# Task statement
Find the lines in the records that carry the word "Sonntag". Copy each one.

# Data shown
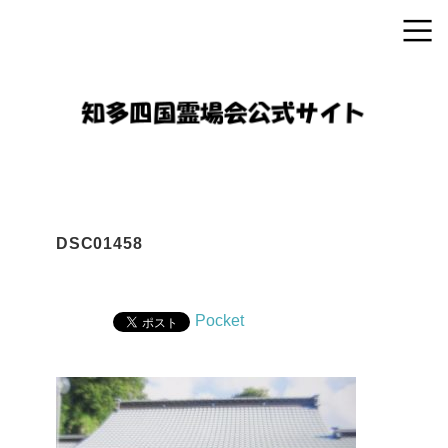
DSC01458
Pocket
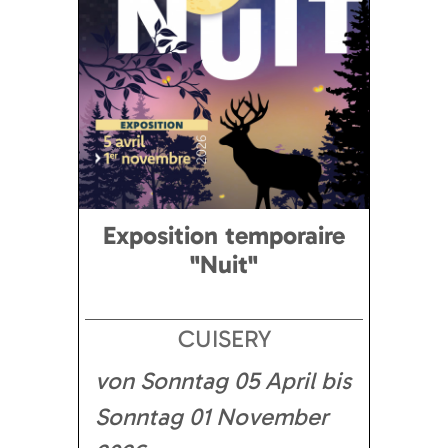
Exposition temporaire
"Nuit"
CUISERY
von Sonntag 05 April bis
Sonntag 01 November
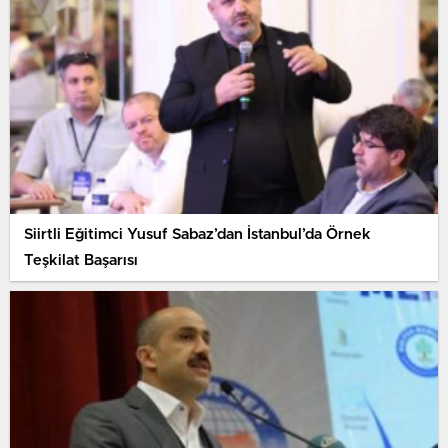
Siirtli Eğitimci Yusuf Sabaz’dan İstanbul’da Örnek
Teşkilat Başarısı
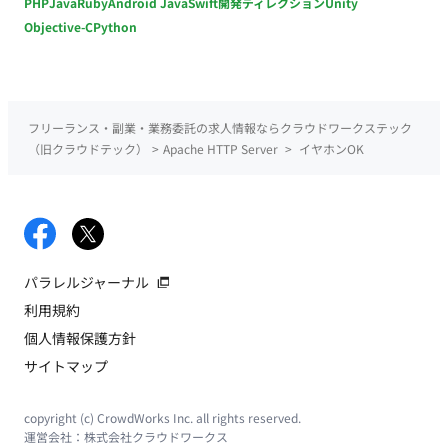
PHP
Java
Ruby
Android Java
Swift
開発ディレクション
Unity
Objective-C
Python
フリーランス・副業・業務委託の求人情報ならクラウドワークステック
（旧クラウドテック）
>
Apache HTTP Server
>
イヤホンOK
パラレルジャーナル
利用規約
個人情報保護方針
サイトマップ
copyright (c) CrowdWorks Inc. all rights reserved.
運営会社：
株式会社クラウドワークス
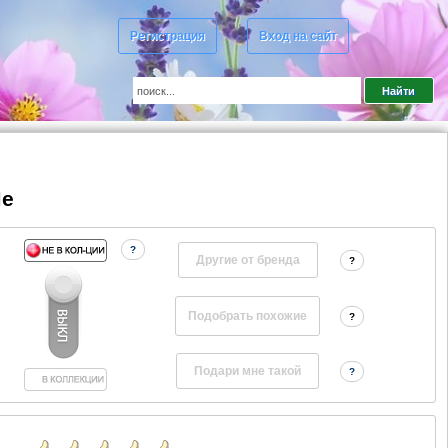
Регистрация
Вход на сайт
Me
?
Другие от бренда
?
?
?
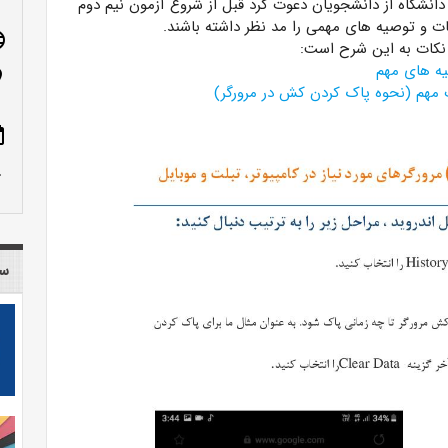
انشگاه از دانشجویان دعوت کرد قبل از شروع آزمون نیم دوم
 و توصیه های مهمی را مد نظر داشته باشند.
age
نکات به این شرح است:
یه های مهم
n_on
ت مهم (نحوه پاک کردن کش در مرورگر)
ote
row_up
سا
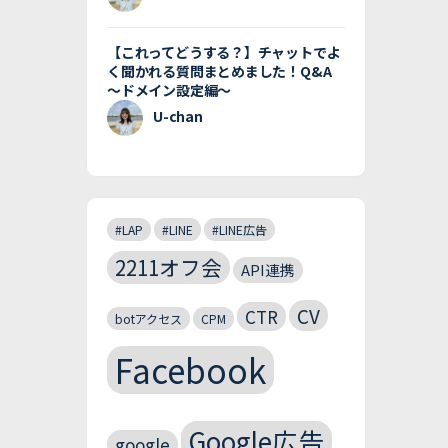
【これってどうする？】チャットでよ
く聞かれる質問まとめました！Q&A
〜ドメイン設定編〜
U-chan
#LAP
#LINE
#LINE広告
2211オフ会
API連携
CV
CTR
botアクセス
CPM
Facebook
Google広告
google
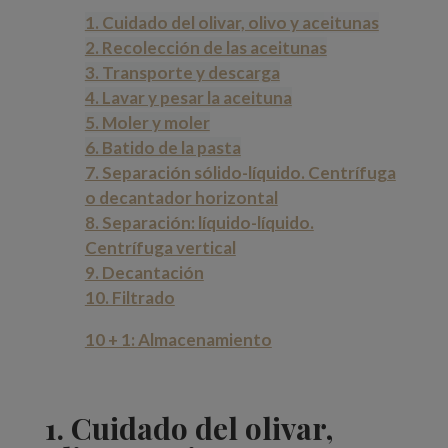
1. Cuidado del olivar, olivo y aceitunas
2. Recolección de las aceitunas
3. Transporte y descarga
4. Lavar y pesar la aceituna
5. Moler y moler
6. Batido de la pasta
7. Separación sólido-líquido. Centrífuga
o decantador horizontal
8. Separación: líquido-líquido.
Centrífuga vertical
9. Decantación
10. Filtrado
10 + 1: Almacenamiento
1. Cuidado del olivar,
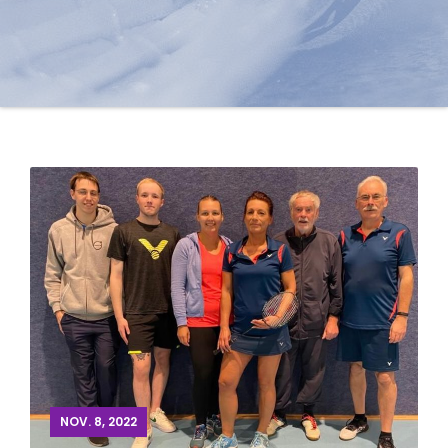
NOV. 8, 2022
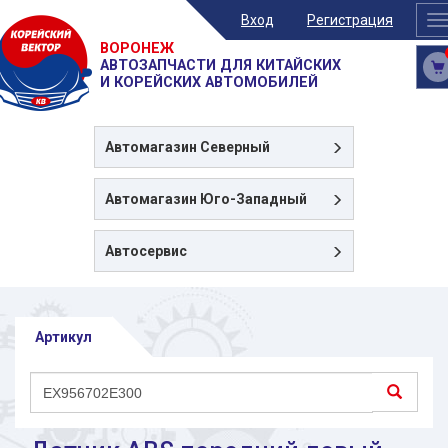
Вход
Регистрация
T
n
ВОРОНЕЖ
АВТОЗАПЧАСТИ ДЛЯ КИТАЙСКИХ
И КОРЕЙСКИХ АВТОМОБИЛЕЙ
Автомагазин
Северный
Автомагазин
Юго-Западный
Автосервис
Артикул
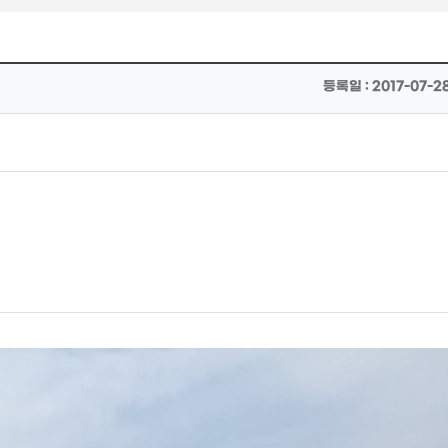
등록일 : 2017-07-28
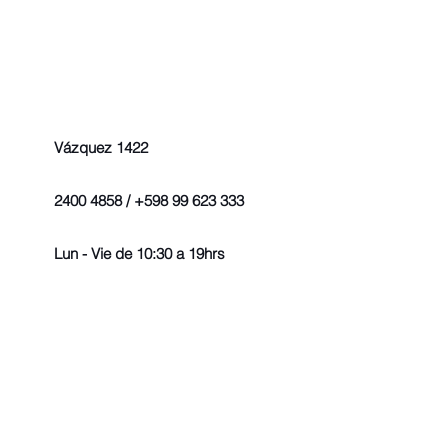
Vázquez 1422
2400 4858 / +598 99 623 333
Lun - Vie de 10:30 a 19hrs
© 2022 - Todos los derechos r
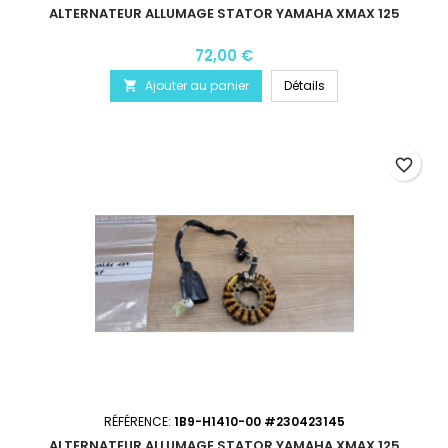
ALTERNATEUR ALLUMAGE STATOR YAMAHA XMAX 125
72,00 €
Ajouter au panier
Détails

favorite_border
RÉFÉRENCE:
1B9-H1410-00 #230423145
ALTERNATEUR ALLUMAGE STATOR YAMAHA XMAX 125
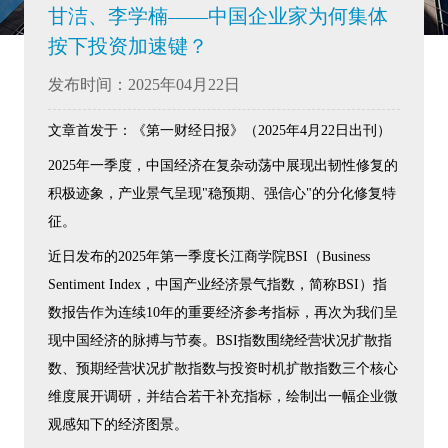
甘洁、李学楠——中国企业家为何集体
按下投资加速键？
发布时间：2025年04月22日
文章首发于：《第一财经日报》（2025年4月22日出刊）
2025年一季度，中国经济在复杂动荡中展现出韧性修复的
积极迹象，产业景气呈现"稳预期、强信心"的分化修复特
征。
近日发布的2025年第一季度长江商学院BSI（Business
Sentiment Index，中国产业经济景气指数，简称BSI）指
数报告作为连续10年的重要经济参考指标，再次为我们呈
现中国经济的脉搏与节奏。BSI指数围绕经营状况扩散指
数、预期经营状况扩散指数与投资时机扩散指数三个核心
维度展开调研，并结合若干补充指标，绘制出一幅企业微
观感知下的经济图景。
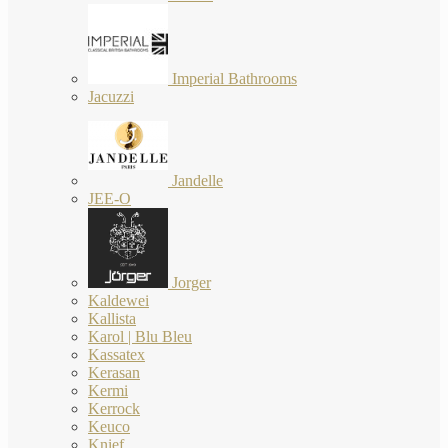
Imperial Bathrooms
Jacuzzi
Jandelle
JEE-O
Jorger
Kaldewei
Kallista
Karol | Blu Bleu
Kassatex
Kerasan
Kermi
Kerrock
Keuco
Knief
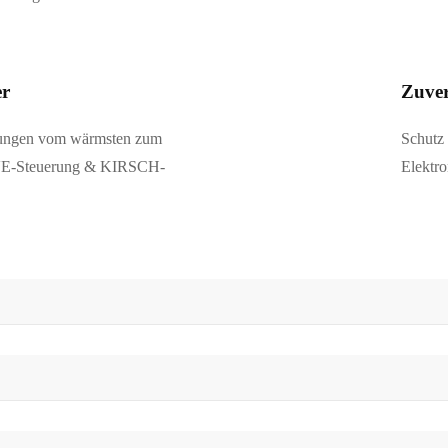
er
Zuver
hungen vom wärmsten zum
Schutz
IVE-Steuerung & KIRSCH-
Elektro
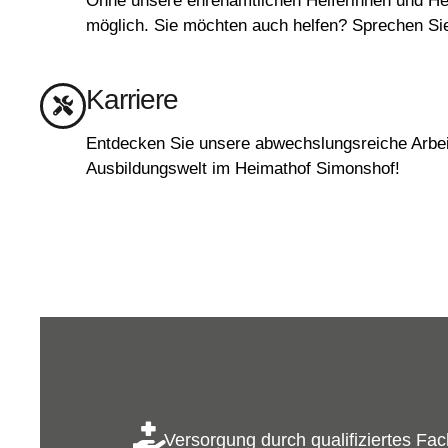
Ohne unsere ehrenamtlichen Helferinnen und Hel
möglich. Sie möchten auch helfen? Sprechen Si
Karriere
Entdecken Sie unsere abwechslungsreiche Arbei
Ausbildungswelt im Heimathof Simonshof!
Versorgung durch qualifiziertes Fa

# Answer to this task
von Sonntag 05 April bis
Sonntag 01 November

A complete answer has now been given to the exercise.